__Problem to work on__: Which lines below mention "BlueControl"? Pick each one out.

__Record extracts__:
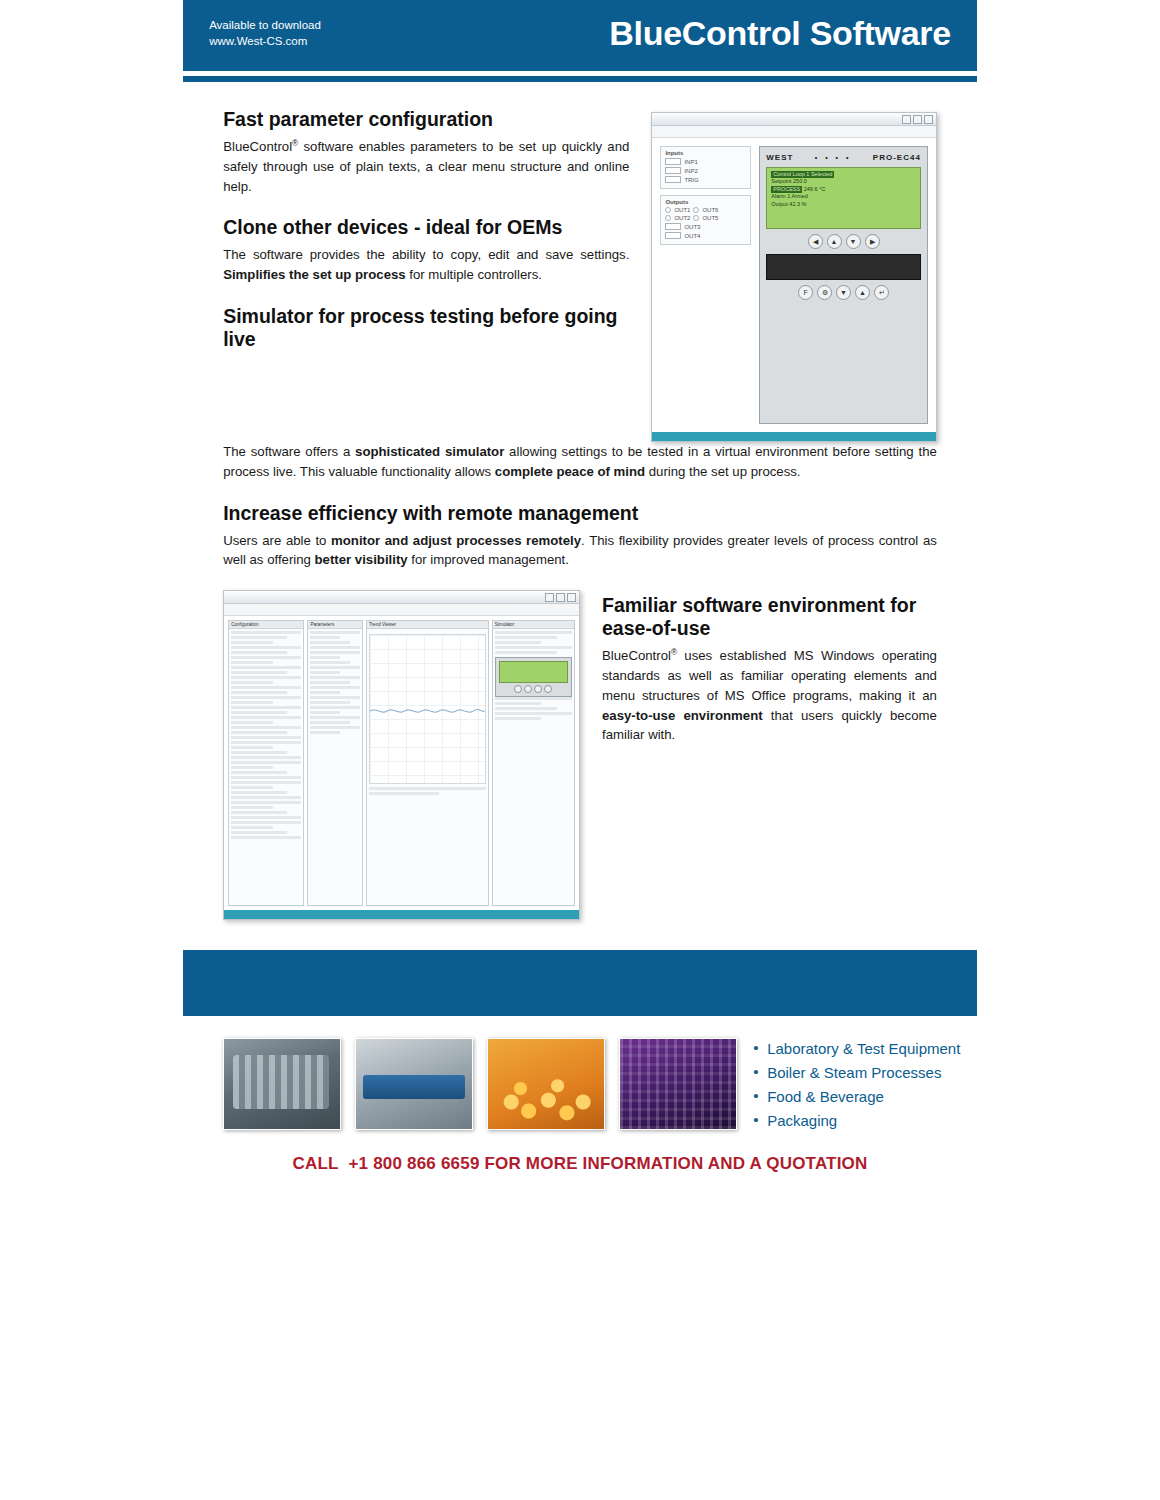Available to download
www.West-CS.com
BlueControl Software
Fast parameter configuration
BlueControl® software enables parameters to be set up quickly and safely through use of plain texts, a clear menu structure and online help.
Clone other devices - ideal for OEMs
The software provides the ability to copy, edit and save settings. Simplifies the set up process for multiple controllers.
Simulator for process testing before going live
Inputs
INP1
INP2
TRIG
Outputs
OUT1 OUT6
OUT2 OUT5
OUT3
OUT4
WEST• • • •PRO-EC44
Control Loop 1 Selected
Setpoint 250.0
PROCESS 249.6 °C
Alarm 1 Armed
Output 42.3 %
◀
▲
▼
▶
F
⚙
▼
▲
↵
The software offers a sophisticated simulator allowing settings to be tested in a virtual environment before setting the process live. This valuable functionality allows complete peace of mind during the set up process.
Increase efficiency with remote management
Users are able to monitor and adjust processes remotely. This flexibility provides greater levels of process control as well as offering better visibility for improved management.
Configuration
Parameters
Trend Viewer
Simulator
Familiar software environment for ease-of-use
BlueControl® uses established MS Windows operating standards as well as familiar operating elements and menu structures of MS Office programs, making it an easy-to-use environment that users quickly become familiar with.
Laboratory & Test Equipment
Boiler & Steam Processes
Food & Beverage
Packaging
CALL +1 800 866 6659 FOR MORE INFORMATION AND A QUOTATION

__Exercise output__:
BlueControl Software
BlueControl® software enables parameters to be set up quickly and safely through use of plain texts, a clear menu structure and online help.
BlueControl® uses established MS Windows operating standards as well as familiar operating elements and menu structures of MS Office programs, making it an easy-to-use environment that users quickly become familiar with.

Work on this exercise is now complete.